## TO BE DONE
Tally the lines in the rows below that contain the string "collectors", treating case as significant, and give only the number.

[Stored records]
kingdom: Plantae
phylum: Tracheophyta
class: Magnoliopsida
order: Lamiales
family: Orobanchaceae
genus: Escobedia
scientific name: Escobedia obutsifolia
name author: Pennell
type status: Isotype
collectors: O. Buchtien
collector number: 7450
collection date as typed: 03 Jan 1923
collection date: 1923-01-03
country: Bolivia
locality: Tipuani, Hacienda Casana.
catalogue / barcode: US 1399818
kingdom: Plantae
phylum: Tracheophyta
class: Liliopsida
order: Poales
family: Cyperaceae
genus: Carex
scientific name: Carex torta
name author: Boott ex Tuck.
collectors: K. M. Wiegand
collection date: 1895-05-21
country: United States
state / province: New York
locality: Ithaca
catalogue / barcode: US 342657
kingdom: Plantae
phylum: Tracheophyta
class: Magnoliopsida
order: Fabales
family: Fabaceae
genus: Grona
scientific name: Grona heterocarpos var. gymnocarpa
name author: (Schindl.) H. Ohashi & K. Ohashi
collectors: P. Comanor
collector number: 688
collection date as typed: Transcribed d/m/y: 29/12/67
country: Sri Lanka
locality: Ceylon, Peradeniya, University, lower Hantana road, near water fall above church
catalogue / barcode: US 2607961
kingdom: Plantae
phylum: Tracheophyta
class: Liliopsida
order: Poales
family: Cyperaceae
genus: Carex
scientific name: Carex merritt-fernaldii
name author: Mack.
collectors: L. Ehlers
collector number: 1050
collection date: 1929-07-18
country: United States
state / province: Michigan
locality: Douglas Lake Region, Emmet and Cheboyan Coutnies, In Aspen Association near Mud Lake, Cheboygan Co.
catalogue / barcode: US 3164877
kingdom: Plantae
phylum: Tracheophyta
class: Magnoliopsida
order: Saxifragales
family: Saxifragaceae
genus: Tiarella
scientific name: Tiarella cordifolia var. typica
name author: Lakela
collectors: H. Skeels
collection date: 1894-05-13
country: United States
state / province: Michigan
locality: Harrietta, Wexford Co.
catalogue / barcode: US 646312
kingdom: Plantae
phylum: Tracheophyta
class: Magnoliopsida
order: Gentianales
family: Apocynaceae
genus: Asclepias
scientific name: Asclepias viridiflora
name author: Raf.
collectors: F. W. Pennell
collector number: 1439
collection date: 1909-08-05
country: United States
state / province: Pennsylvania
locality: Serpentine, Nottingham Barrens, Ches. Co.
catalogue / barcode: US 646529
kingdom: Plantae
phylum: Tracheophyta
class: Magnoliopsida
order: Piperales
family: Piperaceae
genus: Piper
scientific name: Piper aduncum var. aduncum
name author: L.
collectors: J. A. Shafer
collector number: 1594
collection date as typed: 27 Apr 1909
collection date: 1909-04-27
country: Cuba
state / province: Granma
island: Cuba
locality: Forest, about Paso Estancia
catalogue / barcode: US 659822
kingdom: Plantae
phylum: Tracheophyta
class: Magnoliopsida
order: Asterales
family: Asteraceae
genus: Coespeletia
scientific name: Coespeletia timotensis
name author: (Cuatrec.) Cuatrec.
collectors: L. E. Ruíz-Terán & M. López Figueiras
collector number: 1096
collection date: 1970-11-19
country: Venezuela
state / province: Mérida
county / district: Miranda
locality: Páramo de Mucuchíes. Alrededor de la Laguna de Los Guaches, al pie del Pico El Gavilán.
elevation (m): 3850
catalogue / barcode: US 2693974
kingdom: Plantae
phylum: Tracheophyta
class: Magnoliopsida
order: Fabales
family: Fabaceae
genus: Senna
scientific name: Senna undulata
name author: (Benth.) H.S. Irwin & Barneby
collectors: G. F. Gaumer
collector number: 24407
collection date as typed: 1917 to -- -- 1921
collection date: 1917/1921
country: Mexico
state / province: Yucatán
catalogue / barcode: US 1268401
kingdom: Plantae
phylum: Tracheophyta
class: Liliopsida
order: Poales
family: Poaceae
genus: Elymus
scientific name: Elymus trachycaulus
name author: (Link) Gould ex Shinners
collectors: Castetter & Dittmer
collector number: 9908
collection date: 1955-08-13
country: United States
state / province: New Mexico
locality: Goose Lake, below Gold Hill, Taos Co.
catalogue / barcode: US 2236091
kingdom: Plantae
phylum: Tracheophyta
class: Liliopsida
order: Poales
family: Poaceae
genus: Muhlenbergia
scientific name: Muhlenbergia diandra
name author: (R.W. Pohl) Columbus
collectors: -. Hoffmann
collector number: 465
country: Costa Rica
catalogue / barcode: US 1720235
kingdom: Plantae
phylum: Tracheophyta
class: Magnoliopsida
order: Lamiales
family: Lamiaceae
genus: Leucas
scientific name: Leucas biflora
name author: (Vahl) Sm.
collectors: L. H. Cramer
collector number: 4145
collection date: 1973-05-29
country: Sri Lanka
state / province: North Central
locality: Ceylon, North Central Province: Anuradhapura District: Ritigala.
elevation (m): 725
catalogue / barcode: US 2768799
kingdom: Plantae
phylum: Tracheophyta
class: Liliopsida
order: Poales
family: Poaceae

## TASK OUTPUT
12